The strange confluence of pandemic isolation and political divisiveness has people in general (and Americans in particular) in a strange place. As expected, the impact of these times is felt acutely in music. It seems like its effects are ubiquitous with everyone from the Baltimore Symphony Orchestra who edited at home performances into incredibly creative presentations when they could not even play in the same hall together to relatively small-time ska punk band Bite Me Bambi doing fan-requested covers (including really nailing “My Boy Lollipop”). Some of the creative ways that artists continued to make music during lockdown will surely stay with us, but other artists reacted to the times in their songwriting rather than their performance and I suspect that will end up more of a mixed bag. Surely, some will mine more eternal and universal truths from the peculiar experience of the last twelve months.
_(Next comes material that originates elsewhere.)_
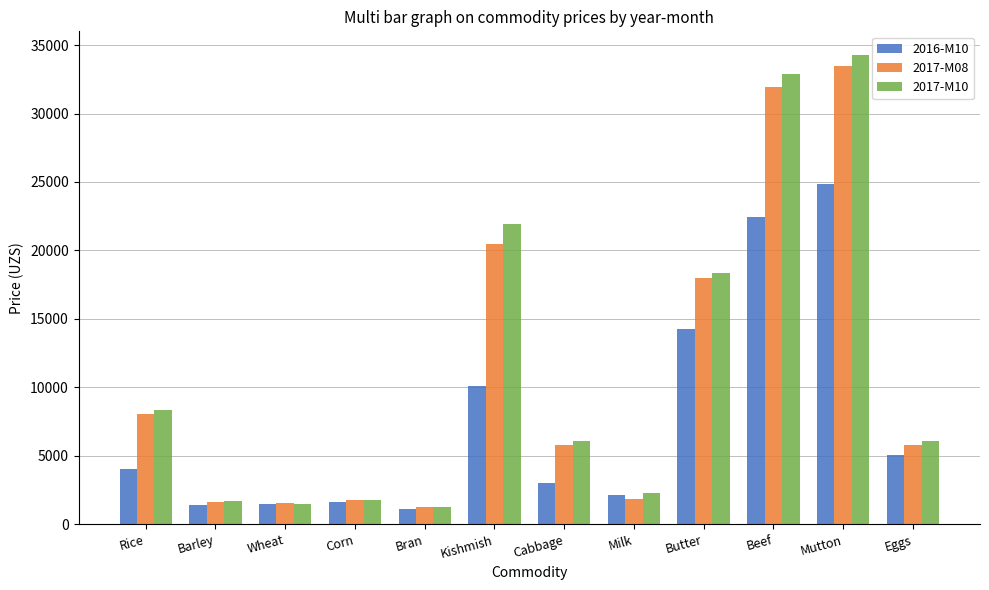

Which series has the largest range (max minus min)?

2017-M10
Others may sufficiently capture the last year or more in a way that will transport us back as we continue to hash through the lessons we did and didn’t learn and that’s not bad either. I have to think though that a significant portion of the musical reaction to things like COVID and the divisiveness that led to an assault on the Capitol earlier this year will probably seem trite and shallow down the road. We’re probably too much in the weeds right now to sort all of that out, but it will be interesting to find out what holds up a year or five or ten years from now.
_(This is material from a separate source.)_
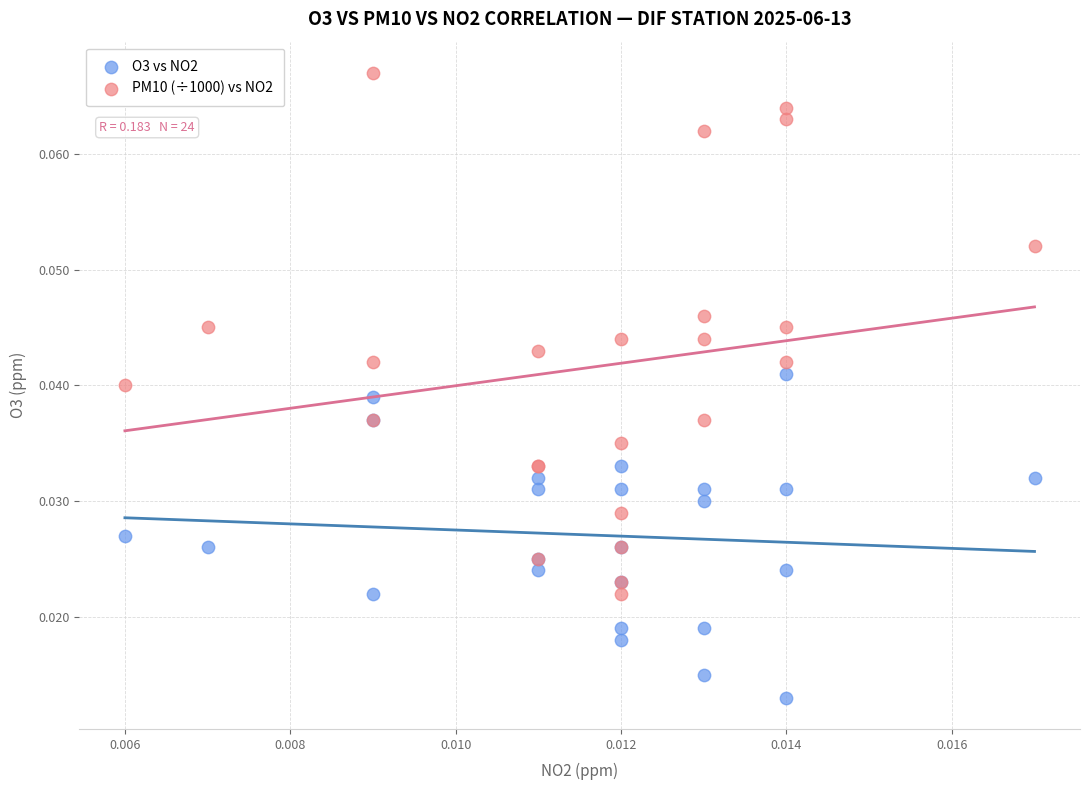

Which series reaches the minimum Y coordinate?

O3 vs NO2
Naked Raygun’s new track from their forthcoming LP on WaxTrax! Records seems to me to be one that will hold up. Maybe it’s because there is some personal tragedy in its making with loss of long-time bassist Pierre Kezdy to cancer in 2020. Maybe it’s because singer Jeff Pezzati has a good bit of experience working through adversity as he continues to play music despite his Parkinson’s diagnosis. “Living in the Good Times” reminds me a bit of Hüsker Dü’s “Real World,” a song which ran against the grain of its own time with an intensity that couldn’t be dismissed even by the butts of its criticism. Likewise, Naked Raygun’s latest calls for an active opposition to what drags us down. “I’m done with all this talk about retribution. What we really need is a revolution, some evolution,” isn’t a message of passivity in the face of our troubles, but a call to arms, just not arms against each other. It is a tempered optimism though. It wants to “wake up to a brand new day,” but “we’ll see.”
Time will tell if this song holds up if and when the “good times” return, but it has two things going for it: it uses the current state of things to come to broader conclusions that will be true even if we beat the pandemic and heal our political divide and, well, it’s just a great catchy, but quirky punk song like Naked Raygun has made so many times before.